# WSM with no thermometer



## new2bbq (Jul 3, 2017)

Hello,

Picked up an old wsm someone left out for free. Just needed to replace the grills. Never used one of these a day in my life, but now doing research on it and seems like something i really want to get into. Anyway, the grill is an old one from I wanna say 2004, on the vent its labeled DH. It has no thermometer on the cover, I know you can install one yourself. But was wondering if I can use my infrared thermometer and just point it at the cover would it be close to accurate. Or is it better to just invest in either a probe or install one on the cover. Thanks!


----------



## noboundaries (Jul 3, 2017)

Interesting question. I'll be firing up my WSM later today.  I have a very accurate, aftermarket lid thermometer made by River Country.  I'll fire the infrared at the dome and see how the reading compares to the lid thermometer.


----------



## browneyesvictim (Jul 3, 2017)

Hmmm... Dunno for sure.
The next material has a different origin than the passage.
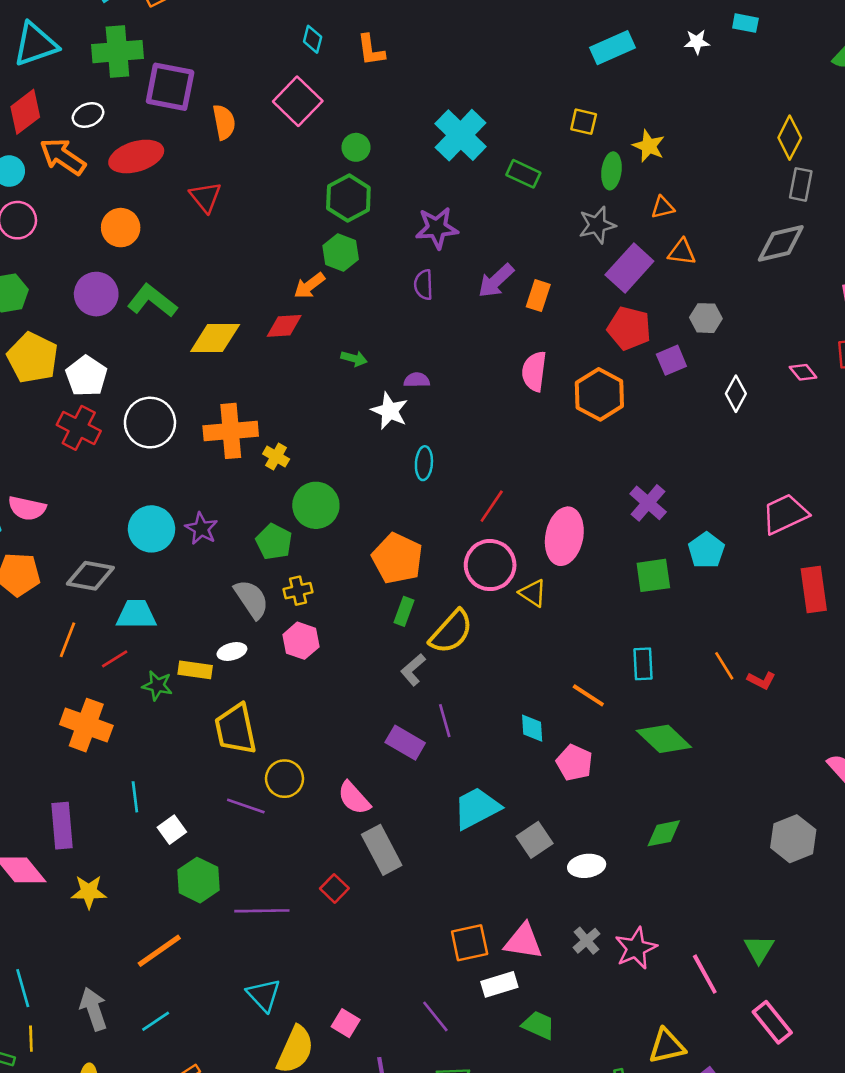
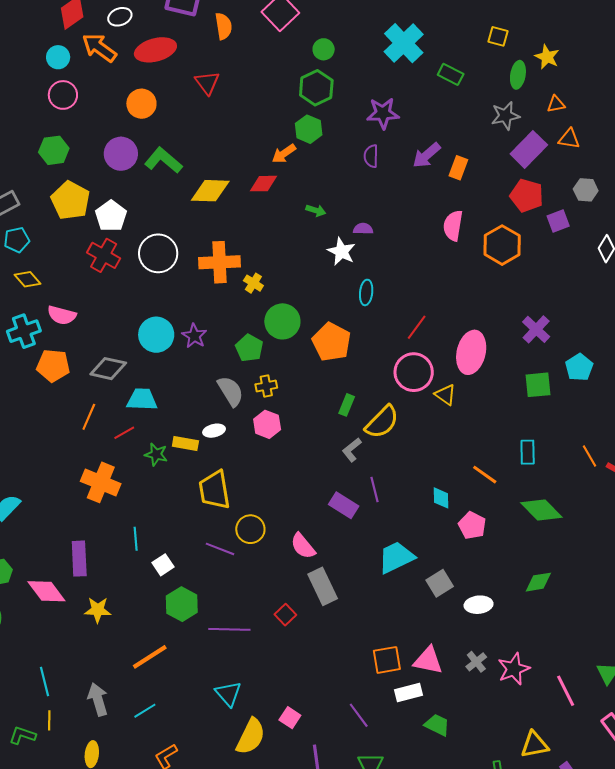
orange pentagon: (397, 558) -> (331, 342), moved

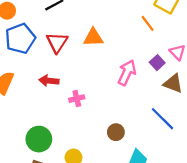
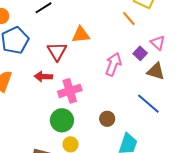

But the air temps inside are going to swing more than the metal surface temps are going to show. Wouldn't you rather know what that is?

My advise is- Forget the mechanical grill thermometer and get a good digital remote (at least dual) probe thermometer. Put the probes through a silicone grommet through the side (not the lid). One for the pit temp (clipped to the grate) and one for the meat.


----------



## dward51 (Jul 3, 2017)

Also just as a FYI, there is a date code stamped in the top vent of the WSM. Info on how to read the code is here:

http://virtualweberbullet.com/determine-age-weber-grills-smokers.html


----------



## new2bbq (Jul 3, 2017)

Thanks for the info!  Yes, I might as well get a more accurate thermo if I'm gnna be smoking more often. 
Thanks noboundaries, can't wait to find out how the two compares amd see differences in degrees. Btw,  it's a 18"


----------



## SmokinAl (Jul 3, 2017)

That's a nice score!

That smoker will still be putting out good Q years from now, so I would just get a good dual probe therm.

Al


----------



## wimpy69 (Jul 3, 2017)

Lucky guy


----------



## noboundaries (Jul 3, 2017)

Infrared readings of the dome and the barrel are about 90-100F lower than the accurate dome lid thermometer.  The dome therm has a 2.5" probe so it isn't reading dome surface temp.


----------



## new2bbq (Jul 4, 2017)

i end up installing a 2.5" to the dome. I compared also with the gun and yes it does average 90-100 degrees lower on laser, Whats weird I shot the laser into the open vent and it went down even more to like 190? maybe was hitting the foil idk lol.













DSC_1533.jpg



__ new2bbq
__ Jul 4, 2017


----------



## mike5051 (Jul 4, 2017)

My WSM dome therm was spot on with my Maverick grill level therm on my last cook. That was a rarity.

Mike


----------



## jaminator (Jul 5, 2017)

the lid thermometer is useless anyway.  I stick a probe through the rubber grommet and measure temperature from that location with great results.


----------